■ Given problem ■
Put every line of the records below into a Markdown table with the columns "No." and "Entry", numbering the rows in order and leaving out blank lines.

■ Extracted records ■
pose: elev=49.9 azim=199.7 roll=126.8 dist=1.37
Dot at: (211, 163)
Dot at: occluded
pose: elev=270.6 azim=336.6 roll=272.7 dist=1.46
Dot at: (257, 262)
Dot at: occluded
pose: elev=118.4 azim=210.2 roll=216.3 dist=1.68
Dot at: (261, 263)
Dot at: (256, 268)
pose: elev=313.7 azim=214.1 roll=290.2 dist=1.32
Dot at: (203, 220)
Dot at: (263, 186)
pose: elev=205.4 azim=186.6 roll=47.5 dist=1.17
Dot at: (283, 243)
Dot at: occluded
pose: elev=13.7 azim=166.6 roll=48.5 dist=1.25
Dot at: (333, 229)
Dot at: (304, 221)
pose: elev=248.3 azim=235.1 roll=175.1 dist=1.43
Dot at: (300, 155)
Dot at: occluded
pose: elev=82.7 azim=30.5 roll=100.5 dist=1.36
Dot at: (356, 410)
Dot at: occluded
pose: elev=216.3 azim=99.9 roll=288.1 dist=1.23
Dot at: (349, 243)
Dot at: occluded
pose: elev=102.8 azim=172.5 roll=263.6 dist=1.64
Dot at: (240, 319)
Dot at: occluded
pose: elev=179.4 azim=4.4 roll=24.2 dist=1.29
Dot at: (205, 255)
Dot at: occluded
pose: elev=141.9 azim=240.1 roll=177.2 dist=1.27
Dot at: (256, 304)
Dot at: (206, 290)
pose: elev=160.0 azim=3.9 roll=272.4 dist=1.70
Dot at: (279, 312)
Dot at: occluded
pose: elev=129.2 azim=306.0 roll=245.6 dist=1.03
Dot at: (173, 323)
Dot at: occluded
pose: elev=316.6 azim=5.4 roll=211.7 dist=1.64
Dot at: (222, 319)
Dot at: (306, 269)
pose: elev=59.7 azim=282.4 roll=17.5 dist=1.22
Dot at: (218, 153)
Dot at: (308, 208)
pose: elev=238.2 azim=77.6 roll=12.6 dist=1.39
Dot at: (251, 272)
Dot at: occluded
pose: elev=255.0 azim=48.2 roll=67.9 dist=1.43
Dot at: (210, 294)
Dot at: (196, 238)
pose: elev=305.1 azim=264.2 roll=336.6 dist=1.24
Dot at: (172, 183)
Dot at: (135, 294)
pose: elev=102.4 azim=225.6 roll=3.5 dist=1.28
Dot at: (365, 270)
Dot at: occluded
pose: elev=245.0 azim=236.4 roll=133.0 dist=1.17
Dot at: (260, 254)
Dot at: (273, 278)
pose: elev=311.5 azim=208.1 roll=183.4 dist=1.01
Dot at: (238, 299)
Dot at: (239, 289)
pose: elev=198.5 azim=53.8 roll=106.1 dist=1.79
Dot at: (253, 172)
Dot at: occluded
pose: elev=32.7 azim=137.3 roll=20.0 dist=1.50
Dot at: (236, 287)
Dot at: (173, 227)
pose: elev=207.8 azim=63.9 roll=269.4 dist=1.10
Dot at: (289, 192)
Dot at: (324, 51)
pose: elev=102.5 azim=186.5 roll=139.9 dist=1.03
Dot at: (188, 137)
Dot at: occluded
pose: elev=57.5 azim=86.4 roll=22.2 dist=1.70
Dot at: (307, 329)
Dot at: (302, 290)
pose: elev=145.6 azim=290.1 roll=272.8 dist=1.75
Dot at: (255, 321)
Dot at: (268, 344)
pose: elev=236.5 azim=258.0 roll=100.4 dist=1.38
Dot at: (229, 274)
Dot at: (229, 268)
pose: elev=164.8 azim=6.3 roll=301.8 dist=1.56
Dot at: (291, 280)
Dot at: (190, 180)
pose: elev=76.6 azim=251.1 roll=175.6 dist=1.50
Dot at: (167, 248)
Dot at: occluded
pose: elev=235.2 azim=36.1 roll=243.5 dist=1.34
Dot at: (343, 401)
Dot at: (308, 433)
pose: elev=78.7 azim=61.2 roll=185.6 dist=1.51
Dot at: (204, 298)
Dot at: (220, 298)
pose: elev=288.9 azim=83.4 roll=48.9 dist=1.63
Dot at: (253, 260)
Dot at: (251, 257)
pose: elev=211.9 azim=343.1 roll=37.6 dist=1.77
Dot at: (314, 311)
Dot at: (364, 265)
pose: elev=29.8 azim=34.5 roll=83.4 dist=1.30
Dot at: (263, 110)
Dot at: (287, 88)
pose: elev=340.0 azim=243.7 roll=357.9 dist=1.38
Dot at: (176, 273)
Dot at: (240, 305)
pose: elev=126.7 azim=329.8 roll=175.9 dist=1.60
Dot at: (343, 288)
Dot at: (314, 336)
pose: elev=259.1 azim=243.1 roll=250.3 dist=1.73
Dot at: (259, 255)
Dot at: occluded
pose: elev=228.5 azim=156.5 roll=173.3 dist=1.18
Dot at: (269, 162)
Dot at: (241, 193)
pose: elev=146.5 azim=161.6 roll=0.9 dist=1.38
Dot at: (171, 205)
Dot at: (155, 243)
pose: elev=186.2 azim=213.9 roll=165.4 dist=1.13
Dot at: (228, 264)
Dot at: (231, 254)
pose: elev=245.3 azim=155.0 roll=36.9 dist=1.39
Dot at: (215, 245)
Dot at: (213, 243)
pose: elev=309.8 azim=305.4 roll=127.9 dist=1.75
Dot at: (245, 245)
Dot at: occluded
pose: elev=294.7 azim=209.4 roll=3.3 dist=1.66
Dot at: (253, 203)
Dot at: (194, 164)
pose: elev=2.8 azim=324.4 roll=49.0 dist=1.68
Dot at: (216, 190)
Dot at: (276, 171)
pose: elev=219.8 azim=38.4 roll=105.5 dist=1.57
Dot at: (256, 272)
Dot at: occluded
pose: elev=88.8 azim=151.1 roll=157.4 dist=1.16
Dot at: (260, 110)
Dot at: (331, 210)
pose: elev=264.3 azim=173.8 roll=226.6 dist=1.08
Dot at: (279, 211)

■ Result of this task ■
| No. | Entry |
|---|---|
| 1 | pose: elev=49.9 azim=199.7 roll=126.8 dist=1.37 |
| 2 | Dot at: (211, 163) |
| 3 | Dot at: occluded |
| 4 | pose: elev=270.6 azim=336.6 roll=272.7 dist=1.46 |
| 5 | Dot at: (257, 262) |
| 6 | Dot at: occluded |
| 7 | pose: elev=118.4 azim=210.2 roll=216.3 dist=1.68 |
| 8 | Dot at: (261, 263) |
| 9 | Dot at: (256, 268) |
| 10 | pose: elev=313.7 azim=214.1 roll=290.2 dist=1.32 |
| 11 | Dot at: (203, 220) |
| 12 | Dot at: (263, 186) |
| 13 | pose: elev=205.4 azim=186.6 roll=47.5 dist=1.17 |
| 14 | Dot at: (283, 243) |
| 15 | Dot at: occluded |
| 16 | pose: elev=13.7 azim=166.6 roll=48.5 dist=1.25 |
| 17 | Dot at: (333, 229) |
| 18 | Dot at: (304, 221) |
| 19 | pose: elev=248.3 azim=235.1 roll=175.1 dist=1.43 |
| 20 | Dot at: (300, 155) |
| 21 | Dot at: occluded |
| 22 | pose: elev=82.7 azim=30.5 roll=100.5 dist=1.36 |
| 23 | Dot at: (356, 410) |
| 24 | Dot at: occluded |
| 25 | pose: elev=216.3 azim=99.9 roll=288.1 dist=1.23 |
| 26 | Dot at: (349, 243) |
| 27 | Dot at: occluded |
| 28 | pose: elev=102.8 azim=172.5 roll=263.6 dist=1.64 |
| 29 | Dot at: (240, 319) |
| 30 | Dot at: occluded |
| 31 | pose: elev=179.4 azim=4.4 roll=24.2 dist=1.29 |
| 32 | Dot at: (205, 255) |
| 33 | Dot at: occluded |
| 34 | pose: elev=141.9 azim=240.1 roll=177.2 dist=1.27 |
| 35 | Dot at: (256, 304) |
| 36 | Dot at: (206, 290) |
| 37 | pose: elev=160.0 azim=3.9 roll=272.4 dist=1.70 |
| 38 | Dot at: (279, 312) |
| 39 | Dot at: occluded |
| 40 | pose: elev=129.2 azim=306.0 roll=245.6 dist=1.03 |
| 41 | Dot at: (173, 323) |
| 42 | Dot at: occluded |
| 43 | pose: elev=316.6 azim=5.4 roll=211.7 dist=1.64 |
| 44 | Dot at: (222, 319) |
| 45 | Dot at: (306, 269) |
| 46 | pose: elev=59.7 azim=282.4 roll=17.5 dist=1.22 |
| 47 | Dot at: (218, 153) |
| 48 | Dot at: (308, 208) |
| 49 | pose: elev=238.2 azim=77.6 roll=12.6 dist=1.39 |
| 50 | Dot at: (251, 272) |
| 51 | Dot at: occluded |
| 52 | pose: elev=255.0 azim=48.2 roll=67.9 dist=1.43 |
| 53 | Dot at: (210, 294) |
| 54 | Dot at: (196, 238) |
| 55 | pose: elev=305.1 azim=264.2 roll=336.6 dist=1.24 |
| 56 | Dot at: (172, 183) |
| 57 | Dot at: (135, 294) |
| 58 | pose: elev=102.4 azim=225.6 roll=3.5 dist=1.28 |
| 59 | Dot at: (365, 270) |
| 60 | Dot at: occluded |
| 61 | pose: elev=245.0 azim=236.4 roll=133.0 dist=1.17 |
| 62 | Dot at: (260, 254) |
| 63 | Dot at: (273, 278) |
| 64 | pose: elev=311.5 azim=208.1 roll=183.4 dist=1.01 |
| 65 | Dot at: (238, 299) |
| 66 | Dot at: (239, 289) |
| 67 | pose: elev=198.5 azim=53.8 roll=106.1 dist=1.79 |
| 68 | Dot at: (253, 172) |
| 69 | Dot at: occluded |
| 70 | pose: elev=32.7 azim=137.3 roll=20.0 dist=1.50 |
| 71 | Dot at: (236, 287) |
| 72 | Dot at: (173, 227) |
| 73 | pose: elev=207.8 azim=63.9 roll=269.4 dist=1.10 |
| 74 | Dot at: (289, 192) |
| 75 | Dot at: (324, 51) |
| 76 | pose: elev=102.5 azim=186.5 roll=139.9 dist=1.03 |
| 77 | Dot at: (188, 137) |
| 78 | Dot at: occluded |
| 79 | pose: elev=57.5 azim=86.4 roll=22.2 dist=1.70 |
| 80 | Dot at: (307, 329) |
| 81 | Dot at: (302, 290) |
| 82 | pose: elev=145.6 azim=290.1 roll=272.8 dist=1.75 |
| 83 | Dot at: (255, 321) |
| 84 | Dot at: (268, 344) |
| 85 | pose: elev=236.5 azim=258.0 roll=100.4 dist=1.38 |
| 86 | Dot at: (229, 274) |
| 87 | Dot at: (229, 268) |
| 88 | pose: elev=164.8 azim=6.3 roll=301.8 dist=1.56 |
| 89 | Dot at: (291, 280) |
| 90 | Dot at: (190, 180) |
| 91 | pose: elev=76.6 azim=251.1 roll=175.6 dist=1.50 |
| 92 | Dot at: (167, 248) |
| 93 | Dot at: occluded |
| 94 | pose: elev=235.2 azim=36.1 roll=243.5 dist=1.34 |
| 95 | Dot at: (343, 401) |
| 96 | Dot at: (308, 433) |
| 97 | pose: elev=78.7 azim=61.2 roll=185.6 dist=1.51 |
| 98 | Dot at: (204, 298) |
| 99 | Dot at: (220, 298) |
| 100 | pose: elev=288.9 azim=83.4 roll=48.9 dist=1.63 |
| 101 | Dot at: (253, 260) |
| 102 | Dot at: (251, 257) |
| 103 | pose: elev=211.9 azim=343.1 roll=37.6 dist=1.77 |
| 104 | Dot at: (314, 311) |
| 105 | Dot at: (364, 265) |
| 106 | pose: elev=29.8 azim=34.5 roll=83.4 dist=1.30 |
| 107 | Dot at: (263, 110) |
| 108 | Dot at: (287, 88) |
| 109 | pose: elev=340.0 azim=243.7 roll=357.9 dist=1.38 |
| 110 | Dot at: (176, 273) |
| 111 | Dot at: (240, 305) |
| 112 | pose: elev=126.7 azim=329.8 roll=175.9 dist=1.60 |
| 113 | Dot at: (343, 288) |
| 114 | Dot at: (314, 336) |
| 115 | pose: elev=259.1 azim=243.1 roll=250.3 dist=1.73 |
| 116 | Dot at: (259, 255) |
| 117 | Dot at: occluded |
| 118 | pose: elev=228.5 azim=156.5 roll=173.3 dist=1.18 |
| 119 | Dot at: (269, 162) |
| 120 | Dot at: (241, 193) |
| 121 | pose: elev=146.5 azim=161.6 roll=0.9 dist=1.38 |
| 122 | Dot at: (171, 205) |
| 123 | Dot at: (155, 243) |
| 124 | pose: elev=186.2 azim=213.9 roll=165.4 dist=1.13 |
| 125 | Dot at: (228, 264) |
| 126 | Dot at: (231, 254) |
| 127 | pose: elev=245.3 azim=155.0 roll=36.9 dist=1.39 |
| 128 | Dot at: (215, 245) |
| 129 | Dot at: (213, 243) |
| 130 | pose: elev=309.8 azim=305.4 roll=127.9 dist=1.75 |
| 131 | Dot at: (245, 245) |
| 132 | Dot at: occluded |
| 133 | pose: elev=294.7 azim=209.4 roll=3.3 dist=1.66 |
| 134 | Dot at: (253, 203) |
| 135 | Dot at: (194, 164) |
| 136 | pose: elev=2.8 azim=324.4 roll=49.0 dist=1.68 |
| 137 | Dot at: (216, 190) |
| 138 | Dot at: (276, 171) |
| 139 | pose: elev=219.8 azim=38.4 roll=105.5 dist=1.57 |
| 140 | Dot at: (256, 272) |
| 141 | Dot at: occluded |
| 142 | pose: elev=88.8 azim=151.1 roll=157.4 dist=1.16 |
| 143 | Dot at: (260, 110) |
| 144 | Dot at: (331, 210) |
| 145 | pose: elev=264.3 azim=173.8 roll=226.6 dist=1.08 |
| 146 | Dot at: (279, 211) |